Come chiunque altro, io non dispongo che di tre mezzi per valutare l’esistenza umana: lo studio di se stessi è il metodo più difficile, il più insidioso, ma anche il più fecondo; l’osservazione degli uomini, i quali nella maggior parte dei casi s’adoperano per nasconderci i loro segreti o per farci credere di averne; e i libri, con i caratteristici errori di prospettiva che sorgono tra le righe.
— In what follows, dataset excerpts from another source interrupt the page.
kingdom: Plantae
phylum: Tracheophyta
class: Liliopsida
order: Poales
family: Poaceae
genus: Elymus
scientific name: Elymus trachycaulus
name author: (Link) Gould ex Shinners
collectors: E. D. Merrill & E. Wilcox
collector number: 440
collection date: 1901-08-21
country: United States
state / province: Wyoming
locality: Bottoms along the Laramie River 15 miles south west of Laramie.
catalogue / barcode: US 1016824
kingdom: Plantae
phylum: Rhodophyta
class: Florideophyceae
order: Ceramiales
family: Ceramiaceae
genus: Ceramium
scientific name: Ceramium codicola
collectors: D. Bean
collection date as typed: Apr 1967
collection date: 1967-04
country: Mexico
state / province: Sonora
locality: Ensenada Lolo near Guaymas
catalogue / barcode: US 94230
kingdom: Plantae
Ho letto, più o meno, tutto quel che è stato scritto dai nostri storici, dai nostri poeti, persino dai favolisti, benché questi ultimi siano considerati frivoli, e son loro debitore d’un numero d’informazioni, forse, maggiore di quante ne abbia raccolte nelle esperienze pur tanto varie della mia stessa vita. La parola scritta m’ha insegnato ad ascoltare la voce umana, press’a poco come gli atteggiamenti maestosi e immoti delle statue m’hanno insegnato ad apprezzare i gesti degli uomini. Viceversa, con l’andar del tempo, la vita m’ha chiarito i libri.

 

ORIGINI

Memorie di Adriano (Mémoires d’Hadrien) – Marguerite Yourcenar – 1951

Natura morta con argenteria – Giorgio De Chirico – 1962

 

DUE PAROLE

Così come il Pierre Menard di Borges, nel suo capolavoro “Finzioni”, riscrive un Don Chisciotte identico all’originale, eppur molecolarmente diverso, così la Yourcenar riesce a donarci la realtà di un uomo ricostruito nei suoi stessi pensieri. “Memorie di Adriano”, ovverosia la lunga lettera di commiato indirizzata al giovane Marco Aurelio, racconta analiticamente, dall’alba al tramonto, i ricordi dell’imperatore ormai prossimo alla morte. Adriano, uomo tra gli uomini, analizza così, rammentandosi e rammentando, l’intero spettro umano. L’uomo dietro la figura che arriva infine ad indiarsi (come spesso accade ad ogni essere pensante dotato di sensibilità ed orgoglio) spiegherà come sia la natura del suo animo, e non la posizione sociale, a renderlo divino tra i mortali. Un salto improponibile e magistrale, che ci permette di avvicinarci ad un’altra visione del mondo, quella della responsabilità. Dice egli, in un passo cruciale: “Non che io dispezzi gli uomini: se lo facessi, non avrei alcun diritto, né alcuna ragione, di adoperarmi a governarli.”
La Yourcenar combattè tutta la vita con questo inarrivabile romanzo che ebbe infatti una gestazioni di circa trent’anni. Un lavoro talmente elevato e profondo da suscitare, in maniera raffinatamente bilanciata, le percezione di divinità e trivialità in qualunque lettore si lasci trasportare da questa meravigliosa lettura.